Government rules require Health Service to charge destitute people

nhsA QARN member writes: A destitute asylum seekers came into our project today with an invoice from a hospital for outpatient attendances with a letter that says “the above account will be referred to our debt collecting agency if payment is not made within the next seven days. This is because of new government guidance issued sometime this year:

Guidance on implementing the overseas visitor hospital charging regulations 2015

www.gov.uk/government/uploads/system/uploads/attachment_data/file/418634/Implementing_overseas_charging_regulations_2015.pdf

Although ‘GPs have discretion to accept any person, including overseas visitors, to be either fully registered as a measure of an NHS patient, or as a temporary resident if they are to be in an area for between 24 hours and three months. No registration application can be refused on the grounds of race, gender, class, age, religion, sexual orientation, appearance, diversity or medical condition. In reality, this means that the practice’s discretion to refuse a patient is limited.
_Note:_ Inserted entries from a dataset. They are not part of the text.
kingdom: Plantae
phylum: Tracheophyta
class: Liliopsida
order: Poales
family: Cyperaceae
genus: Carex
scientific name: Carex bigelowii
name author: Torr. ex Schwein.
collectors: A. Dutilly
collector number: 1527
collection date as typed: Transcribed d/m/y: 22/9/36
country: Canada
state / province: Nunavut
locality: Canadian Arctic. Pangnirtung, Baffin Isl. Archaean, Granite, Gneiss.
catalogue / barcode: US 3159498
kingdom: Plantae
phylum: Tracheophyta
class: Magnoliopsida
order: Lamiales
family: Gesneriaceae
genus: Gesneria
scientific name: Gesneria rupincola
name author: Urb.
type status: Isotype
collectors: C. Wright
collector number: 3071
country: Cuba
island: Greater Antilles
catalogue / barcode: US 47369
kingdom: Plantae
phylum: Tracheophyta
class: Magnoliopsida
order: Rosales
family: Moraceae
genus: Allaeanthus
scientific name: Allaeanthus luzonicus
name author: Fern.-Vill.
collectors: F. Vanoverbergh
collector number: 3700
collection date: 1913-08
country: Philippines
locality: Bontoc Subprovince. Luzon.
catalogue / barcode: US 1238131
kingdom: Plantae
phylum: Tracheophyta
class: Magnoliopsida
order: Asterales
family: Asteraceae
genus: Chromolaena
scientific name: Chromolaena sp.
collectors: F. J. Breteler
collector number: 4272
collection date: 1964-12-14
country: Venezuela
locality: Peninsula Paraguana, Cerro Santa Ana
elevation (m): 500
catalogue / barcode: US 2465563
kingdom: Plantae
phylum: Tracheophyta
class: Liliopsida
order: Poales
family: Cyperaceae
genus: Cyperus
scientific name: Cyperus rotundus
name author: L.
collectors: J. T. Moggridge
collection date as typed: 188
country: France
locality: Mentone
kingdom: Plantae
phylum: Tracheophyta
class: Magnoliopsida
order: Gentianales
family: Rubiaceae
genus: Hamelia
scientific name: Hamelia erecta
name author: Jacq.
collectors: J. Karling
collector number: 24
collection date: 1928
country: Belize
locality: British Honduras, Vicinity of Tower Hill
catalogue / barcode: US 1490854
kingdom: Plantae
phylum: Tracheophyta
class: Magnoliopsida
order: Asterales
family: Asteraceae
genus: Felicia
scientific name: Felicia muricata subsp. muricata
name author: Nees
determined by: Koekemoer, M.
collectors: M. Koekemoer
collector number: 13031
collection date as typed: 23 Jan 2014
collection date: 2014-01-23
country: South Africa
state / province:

There is no minimum period that a person needs to have been in the UK before a GP can register them. Furthermore, GPs have a duty to provide free of charge treatment which they consider to be immediately necessary or emergency, regardless of whether that person is an overseas visitor or registered with that practice.’

However  these Hospital Charging Regulations  now  place a legal obligation on NHS trusts, NHS foundation trusts and Local Authorities in the exercise of public health functions in England, to establish whether a person is an overseas visitor to whom charges apply, or whether they are exempt from charges. When charges apply, a relevant NHS body must make and recover charges from the person liable to pay for the NHS services provided to the overseas visitor. This would seem to apply even to destitute asylum seekers, even though those trying to recover the money are aware that there is little or no chance to recover the charges and in fact, they are likely to incur additional administrative and legal costs.